> **本文**
つまり、ASでムービークリッププロパティを書き換えて
おにぎりを移動させています。

ソースはこんな感じ。




onイベントハンドラのkeyPressはこの講座では久々の登場ですが、
もう忘れたという方は復習してきてくださいね。
というか、本音は忘れないでほしいところですが。

ASを見てみましょう。
左キーを押したら、_xを20減らすということは、
これはMCを20左へ移動しろ、という命令です。
右キーは逆に_xを20増やすわけですから、
MCを20右へ動かすわけですね。

ただ、このままだと画面外どこまでもいっちゃって困ります。
これならまだどっちいったかだけわかれば戻ってこれるでしょうが・・・?








Training


上下キーで、おにぎりが上下にも移動できるようにしてみましょう。
移動幅は左右と同じ20で。

また、おにぎりが本格的に迷子になる可能性があるので、
スペースキーでもとの位置にもどってくるようにしておきましょう。
ムービークリッププロパティは、当然+=や-=だけじゃなく、
=で普通に値を代入することもできますからね。









今回は短めなので、もうほとんど折り返しです。

次は回転を扱ってみましょう。
回転のムービークリッププロパティは、_rotationです。
+が時計回りで、-が反時計回りです。
数学の極座標とは逆回転なので注意してください。
では、いきなりTrainingを。








Training


08_05.pflをひらいてください。
右矢印が、250×250のSWFのド真ん中においてありますね。
で、矢印キーのonイベントハンドラの枠だけ書いてあります。
矢印キーを押した時、矢印がそのキーの方向を向くようにしてください。









まぁ、簡単ですよね。

> **作業指示 1**
本文のうち、「ASを見てみましょう。」から始まり「これならまだどっちいったかだけわかれば戻ってこれるでしょうが・・・?」までの部分を、一字も変えずに書き写してください。
> **作業指示 2**
本文によると、回転を扱うムービークリッププロパティの名前は何ですか。
資料の内容は本文とは関係がありません。

> **提供資料**
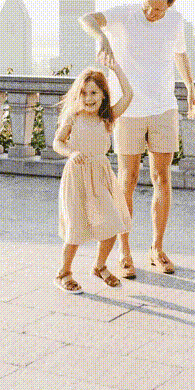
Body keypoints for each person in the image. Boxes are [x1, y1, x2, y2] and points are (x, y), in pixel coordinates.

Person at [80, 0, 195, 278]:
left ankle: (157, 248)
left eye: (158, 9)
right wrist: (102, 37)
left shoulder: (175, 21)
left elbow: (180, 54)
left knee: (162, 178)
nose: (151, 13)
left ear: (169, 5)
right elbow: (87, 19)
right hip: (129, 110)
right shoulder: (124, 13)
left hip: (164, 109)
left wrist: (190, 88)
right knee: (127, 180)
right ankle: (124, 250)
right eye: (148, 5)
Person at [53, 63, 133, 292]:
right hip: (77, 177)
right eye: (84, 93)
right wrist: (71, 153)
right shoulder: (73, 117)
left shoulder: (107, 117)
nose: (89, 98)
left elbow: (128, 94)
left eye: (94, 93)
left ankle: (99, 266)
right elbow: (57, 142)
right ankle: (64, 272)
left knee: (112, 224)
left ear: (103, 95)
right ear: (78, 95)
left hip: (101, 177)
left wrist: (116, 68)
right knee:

> **解答欄 1**
ASを見てみましょう。
左キーを押したら、_xを20減らすということは、
これはMCを20左へ移動しろ、という命令です。
右キーは逆に_xを20増やすわけですから、
MCを20右へ動かすわけですね。

ただ、このままだと画面外どこまでもいっちゃって困ります。
これならまだどっちいったかだけわかれば戻ってこれるでしょうが・・・?

> **解答欄 2**
_rotationです。